Charlie Rangel holds slim lead in a changed House district

With about 2,800 absentee ballots yet to be counted, US Rep. Charlie Rangel appears to have eked out yet another close victory in a district that is now majority Hispanic. His chief opponent has yet to concede.

Julie Jacobson/AP
Supporters for Rep. Charles Rangel (D) of New York celebrate Rangel declaring his victory over opponent state Sen. Adriano Espaillat during a primary election night gathering on Tuesday in New York. The final vote count awaits.

Rep. Charlie Rangel, one of the longest-sitting members in Congress and a historymaking black power broker, appears to have eked out another slim victory Tuesday, leading his primary challenger by just under 4 percentage points with only absentee and affidavit ballots to be counted.

The Harlem Democrat, who has held his House seat since 1971, all but declared victory just after midnight Wednesday, holding a 47.4 percent to 43.6 percent lead, or about 1,800 votes, with 100 percent of precincts counted. 

This would be Representative Rangel's second straight narrow win over state Sen. Adriano Espaillat, a popular Manhattan Democrat who sought to become America’s first Dominican-born member of Congress.

“This was our victory,” Rangel told a crowd of jubilant supporters after a local TV station called race for the 22-term incumbent. “This is your congressman. And you can rest assured all I will be doing is thinking about you and bringing these resources home.”

But as of Wednesday morning, the AP still dubbed the race “too close to call,” and Senator Espaillat has refused to concede. About 2,800 absentee ballots remained to be certified and counted, according to the New York City Board of Elections.

“As we learned in 2012, every single vote needs to be counted in this race,” Espaillat said in a statement at about 1 a.m. Wednesday morning. “Given the thousands of votes outstanding, the people of Upper Manhattan and The Bronx deserve a full accounting of every vote to achieve a complete and accurate tally in this race,” Espaillat said.

Two years ago, the influential Dominican state senator waited two weeks before conceding the House primary, which he lost by fewer than 1,100 votes.

After nearly winning in 2012, Espaillat had high hopes coming into Tuesday’s primary. Several influential New York City Democrats and unions had abandoned Rangel in his run for a 23rd term, endorsing Espaillat in a district that has become majority Latino since redistricting in 2010.

Rangel, too, has been plagued by ethics scandals the past few years, drawing an official censure from his House peers in 2010 and forced to resign his powerful chairmanship of the House Ways and Means Committee. The octogenarian congressman, the third-longest sitting House member, was also suffering from ailments during the primary two years ago.

But an energized Rangel, often called the “Lion of Harlem,” showed renewed vigor and pluck during his campaign this year, sometimes using the race card to disparage his opponent. “Just what the heck has he actually done besides saying he’s a Dominican?” Rangel said during a debate in early June.

And though Espaillat had garnered the political support of many powerful New York City establishment figures, Rangel was bolstered by late endorsements from Gov. Andrew Cuomo (D) and US Sen. Charles Schumer (D), as well as former President Bill Clinton.

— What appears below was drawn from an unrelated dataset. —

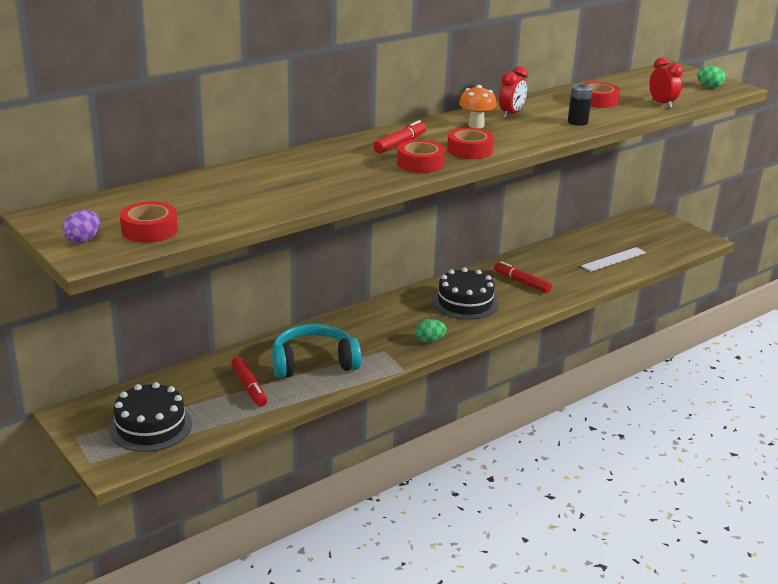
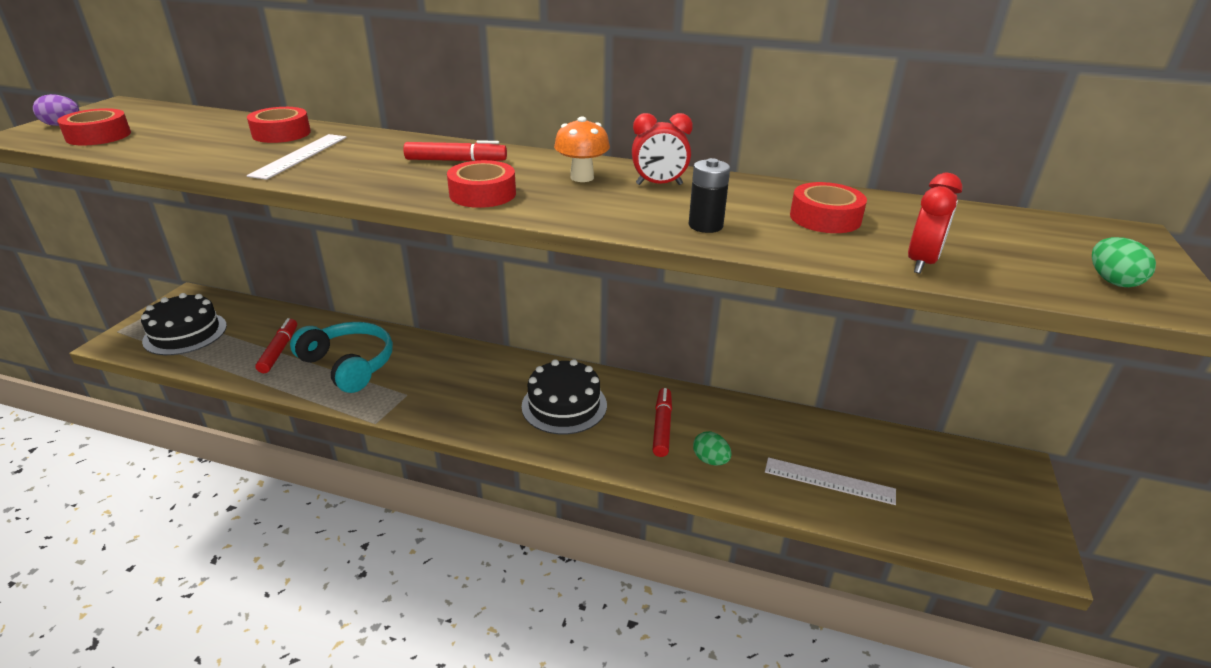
camera: 55 degrees right, 5 degrees up
red marker [231,357,267,407] -> red marker turned 150 degrees clockwise [255,318,297,373]
red tape [397,140,445,173] -> red tape moved to [247,107,311,143]
green egg [416,319,447,343] -> green egg moved to [693,431,732,466]
none -> white ruler [247,134,347,180]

Rangel, one of the founding members of the Congressional Black Caucus, campaigned as an ally of President Obama, saying he wanted to serve to the end of the president’s term and suggesting that the intense Republican opposition to the president's agenda is driven in part by race.

Still, the president did not endorse the iconic Harlem congressman. Rangel had endorsed former New York Sen. Hillary Rodham Clinton (D) in the presidential primaries, and during Rangel's ethics trial in the House, the president suggested that Rangel should retire with dignity.

Given the rapidly changing demographics in New York’s 13th Congressional District, some believe Rangel will be the last black representative in Harlem, long the cultural and political center for black Americans. The Dominican population is growing in other areas of northern Manhattan, and Latinos now make up 55 percent of the district, while 27 percent are black.

But it appears Rangel will indeed return to Congress for what he says will be his final term, should preliminary numbers hold, which most observers say is likely, given his four-point lead.  

“In terms of those people who didn’t support me because of their own political aspirations, I don’t see how I can afford to be angry. I really don’t,” Rangel told reporters after he left the stage after midnight.

“Those of you who know me know I really mean it. They’re ambitious. They make decisions based on whether I win or lose. But fortunately, as my wife will tell you, we can’t think of a political enemy that I have. There may be a whole lot of names that I’ve forgotten. But I can’t waste a lot of time with people who don’t support me.”